TROISIÈME PARTIE
AXIS MUNDI
Le résultat de nos semis, c’est une moisson d’impossible. Spéculation : le fragment n’est pas de la matière au sens strict – à part masse et volume, mesurables, il n’en possède aucune des propriétés conventionnelles. On ne peut le subdiviser. Sa structure reste lisse quel que soit le grossissement, mais l’examen optique peut occasionner des erreurs pour plusieurs raisons. Sa radiation viole la loi du carré inverse, comme si une masse infiniment supérieure modifiait la courbure de l’espace local, alors que quatre hommes robustes réussiraient à le soulever (mais aucun d’entre nous n’est assez fou pour le toucher). Il tire de l’air ambiant des photons à haute énergie qu’il fait passer au rouge en les rayonnant.
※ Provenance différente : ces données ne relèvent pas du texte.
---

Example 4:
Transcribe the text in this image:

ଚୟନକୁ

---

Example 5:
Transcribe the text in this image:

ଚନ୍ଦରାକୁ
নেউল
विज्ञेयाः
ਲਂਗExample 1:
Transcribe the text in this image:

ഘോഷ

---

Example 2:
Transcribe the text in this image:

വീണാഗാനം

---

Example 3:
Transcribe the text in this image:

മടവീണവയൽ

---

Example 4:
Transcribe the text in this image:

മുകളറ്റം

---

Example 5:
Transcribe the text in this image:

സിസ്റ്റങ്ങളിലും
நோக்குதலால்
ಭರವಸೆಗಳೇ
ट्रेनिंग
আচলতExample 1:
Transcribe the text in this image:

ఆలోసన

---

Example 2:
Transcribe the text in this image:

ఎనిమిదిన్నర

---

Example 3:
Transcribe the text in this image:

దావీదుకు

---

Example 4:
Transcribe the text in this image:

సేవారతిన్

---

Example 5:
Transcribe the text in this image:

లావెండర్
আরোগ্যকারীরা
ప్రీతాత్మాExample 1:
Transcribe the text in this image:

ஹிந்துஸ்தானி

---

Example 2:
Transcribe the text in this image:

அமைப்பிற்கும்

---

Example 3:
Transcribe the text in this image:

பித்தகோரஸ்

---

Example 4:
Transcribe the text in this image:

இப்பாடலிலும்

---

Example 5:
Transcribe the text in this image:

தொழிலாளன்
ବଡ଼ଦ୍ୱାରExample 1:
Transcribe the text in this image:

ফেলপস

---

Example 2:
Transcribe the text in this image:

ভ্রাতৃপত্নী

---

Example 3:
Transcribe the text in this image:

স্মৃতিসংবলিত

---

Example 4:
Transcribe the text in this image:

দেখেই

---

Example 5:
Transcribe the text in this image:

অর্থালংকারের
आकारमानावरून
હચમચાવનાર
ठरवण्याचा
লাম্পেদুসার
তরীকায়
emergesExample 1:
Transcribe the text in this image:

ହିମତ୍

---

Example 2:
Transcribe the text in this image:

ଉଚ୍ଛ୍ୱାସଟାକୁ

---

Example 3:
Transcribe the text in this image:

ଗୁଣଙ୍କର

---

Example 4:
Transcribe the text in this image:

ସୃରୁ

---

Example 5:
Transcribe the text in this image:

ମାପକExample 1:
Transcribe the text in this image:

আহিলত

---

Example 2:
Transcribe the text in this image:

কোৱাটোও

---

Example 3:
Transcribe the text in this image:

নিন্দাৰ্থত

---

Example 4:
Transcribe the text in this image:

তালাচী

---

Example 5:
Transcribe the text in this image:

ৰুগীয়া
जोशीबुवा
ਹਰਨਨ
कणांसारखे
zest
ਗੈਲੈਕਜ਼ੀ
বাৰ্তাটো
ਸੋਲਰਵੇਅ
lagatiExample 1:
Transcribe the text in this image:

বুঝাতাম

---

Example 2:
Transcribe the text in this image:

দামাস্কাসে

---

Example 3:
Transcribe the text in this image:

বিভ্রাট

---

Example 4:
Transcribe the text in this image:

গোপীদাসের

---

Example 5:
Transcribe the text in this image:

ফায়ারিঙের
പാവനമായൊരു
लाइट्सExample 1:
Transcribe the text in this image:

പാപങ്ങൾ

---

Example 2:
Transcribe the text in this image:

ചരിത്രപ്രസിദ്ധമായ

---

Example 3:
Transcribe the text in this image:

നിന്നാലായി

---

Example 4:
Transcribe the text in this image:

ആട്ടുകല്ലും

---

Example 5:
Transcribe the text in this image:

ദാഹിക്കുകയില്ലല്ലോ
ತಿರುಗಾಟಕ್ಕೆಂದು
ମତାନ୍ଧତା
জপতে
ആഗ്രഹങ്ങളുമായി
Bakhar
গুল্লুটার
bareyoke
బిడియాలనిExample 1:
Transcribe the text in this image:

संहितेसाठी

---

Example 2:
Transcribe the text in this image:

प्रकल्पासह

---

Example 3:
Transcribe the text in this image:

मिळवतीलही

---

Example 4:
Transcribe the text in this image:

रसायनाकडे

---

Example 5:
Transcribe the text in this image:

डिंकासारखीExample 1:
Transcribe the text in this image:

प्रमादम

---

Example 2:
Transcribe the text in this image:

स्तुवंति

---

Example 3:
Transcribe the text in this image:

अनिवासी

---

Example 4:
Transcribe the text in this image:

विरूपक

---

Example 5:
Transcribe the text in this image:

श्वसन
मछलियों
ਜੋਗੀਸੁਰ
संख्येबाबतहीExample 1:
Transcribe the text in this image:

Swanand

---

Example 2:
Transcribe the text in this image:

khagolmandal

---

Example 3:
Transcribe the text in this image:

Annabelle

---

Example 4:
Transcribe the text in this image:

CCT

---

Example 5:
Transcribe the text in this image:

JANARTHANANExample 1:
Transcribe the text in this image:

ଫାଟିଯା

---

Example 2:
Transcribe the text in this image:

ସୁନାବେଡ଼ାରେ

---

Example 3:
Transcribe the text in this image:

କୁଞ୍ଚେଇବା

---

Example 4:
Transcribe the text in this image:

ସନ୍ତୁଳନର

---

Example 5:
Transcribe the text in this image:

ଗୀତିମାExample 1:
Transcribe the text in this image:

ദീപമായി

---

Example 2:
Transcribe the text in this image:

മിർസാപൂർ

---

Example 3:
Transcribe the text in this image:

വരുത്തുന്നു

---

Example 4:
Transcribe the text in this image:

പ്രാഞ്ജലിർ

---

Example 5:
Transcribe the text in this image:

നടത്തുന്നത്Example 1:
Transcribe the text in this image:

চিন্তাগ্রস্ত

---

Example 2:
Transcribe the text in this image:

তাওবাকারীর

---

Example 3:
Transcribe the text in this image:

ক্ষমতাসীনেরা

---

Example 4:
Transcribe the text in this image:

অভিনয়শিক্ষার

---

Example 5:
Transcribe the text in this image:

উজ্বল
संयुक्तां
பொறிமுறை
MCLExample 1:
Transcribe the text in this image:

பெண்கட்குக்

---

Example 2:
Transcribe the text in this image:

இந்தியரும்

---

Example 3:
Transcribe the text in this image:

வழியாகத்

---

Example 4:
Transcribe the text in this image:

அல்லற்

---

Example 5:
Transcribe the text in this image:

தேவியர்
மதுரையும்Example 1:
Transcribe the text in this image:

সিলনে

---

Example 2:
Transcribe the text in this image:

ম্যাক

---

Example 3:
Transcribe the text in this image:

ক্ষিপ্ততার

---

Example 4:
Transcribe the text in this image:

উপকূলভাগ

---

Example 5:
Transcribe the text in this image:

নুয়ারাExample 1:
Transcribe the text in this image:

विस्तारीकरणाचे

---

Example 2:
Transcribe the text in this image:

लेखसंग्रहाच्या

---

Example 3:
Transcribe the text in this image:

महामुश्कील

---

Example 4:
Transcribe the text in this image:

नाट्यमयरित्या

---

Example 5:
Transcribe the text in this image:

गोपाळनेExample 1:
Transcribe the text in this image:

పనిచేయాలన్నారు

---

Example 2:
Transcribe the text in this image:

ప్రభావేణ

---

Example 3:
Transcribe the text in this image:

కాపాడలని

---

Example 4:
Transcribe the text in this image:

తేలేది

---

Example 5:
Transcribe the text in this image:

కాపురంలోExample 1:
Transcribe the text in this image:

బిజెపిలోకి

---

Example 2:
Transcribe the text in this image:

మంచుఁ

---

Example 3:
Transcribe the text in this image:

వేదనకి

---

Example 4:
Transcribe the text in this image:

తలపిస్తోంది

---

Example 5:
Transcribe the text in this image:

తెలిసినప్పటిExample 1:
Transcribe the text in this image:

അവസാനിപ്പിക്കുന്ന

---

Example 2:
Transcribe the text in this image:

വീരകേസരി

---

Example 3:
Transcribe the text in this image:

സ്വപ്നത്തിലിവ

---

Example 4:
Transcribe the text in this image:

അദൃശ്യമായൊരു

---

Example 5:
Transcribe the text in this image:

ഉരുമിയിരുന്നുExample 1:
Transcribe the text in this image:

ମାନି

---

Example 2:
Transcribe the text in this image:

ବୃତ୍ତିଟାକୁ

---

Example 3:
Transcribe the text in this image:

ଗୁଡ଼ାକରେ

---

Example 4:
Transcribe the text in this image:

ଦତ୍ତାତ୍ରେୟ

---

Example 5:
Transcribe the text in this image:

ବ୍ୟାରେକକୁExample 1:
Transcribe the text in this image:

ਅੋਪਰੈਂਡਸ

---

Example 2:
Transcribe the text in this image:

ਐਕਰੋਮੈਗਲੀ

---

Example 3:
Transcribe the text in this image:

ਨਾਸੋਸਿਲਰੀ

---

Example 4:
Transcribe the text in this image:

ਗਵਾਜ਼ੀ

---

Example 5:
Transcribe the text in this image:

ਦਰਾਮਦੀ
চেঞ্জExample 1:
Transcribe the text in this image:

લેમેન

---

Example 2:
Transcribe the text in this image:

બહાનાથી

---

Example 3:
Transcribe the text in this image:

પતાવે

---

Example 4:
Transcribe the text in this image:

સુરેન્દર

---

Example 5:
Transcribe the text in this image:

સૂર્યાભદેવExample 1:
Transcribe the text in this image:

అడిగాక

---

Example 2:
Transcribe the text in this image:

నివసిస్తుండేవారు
Même effet sur la lumière qu’il réfléchit : les dimensions du fragment semblent se réduire en contradiction flagrante avec les lois optiques connues ; il diminue trop vite pour qui s’en éloigne ! La réciproque est vraie, ce qui interdit toute mesure rapprochée. Au microscope, il apparaît comme une structure homogène aussi vaste que la surface d’une étoile, en moins énergétique, par bonheur ! Cela crée de sérieuses difficultés, le miracle étant qu’elles ne se révèlent pas bien pires encore.
Observer de telles merveilles est un privilège. Étrange que ce fragment provienne d’un désert du Moyen-Orient. Des siècles de pensée religieuse ont fertilisé l’âme humaine dans un rayon de mille cinq cents kilomètres autour du site : Moïse, Jésus, Mithra, Mani, Valentin…
Il me revient l’idée de Linde selon laquelle le cosmos observable s’élève de l’« écume » chaotique des configurations possibles de l’espace et du temps : enchâssé dans (mêlé avec) d’autres univers semblables et dissemblables. En rêve, j’ai vu un véhicule permettant de naviguer par les « trous de ver » entre îlots de création adjacents. Pour l’assembler, des êtres lumineux, étranges, inconnaissables – habitant le Plérôme ? Ils tentent de pénétrer le mystère de la Matière créée, mais ils échouent… des débris de hors-substance s’éparpillent sur d’innombrables îlots d’espace-temps, y compris le nôtre…
Nous comptons bombarder le fragment de particules à haute énergie. Frapper à la porte du Paradis.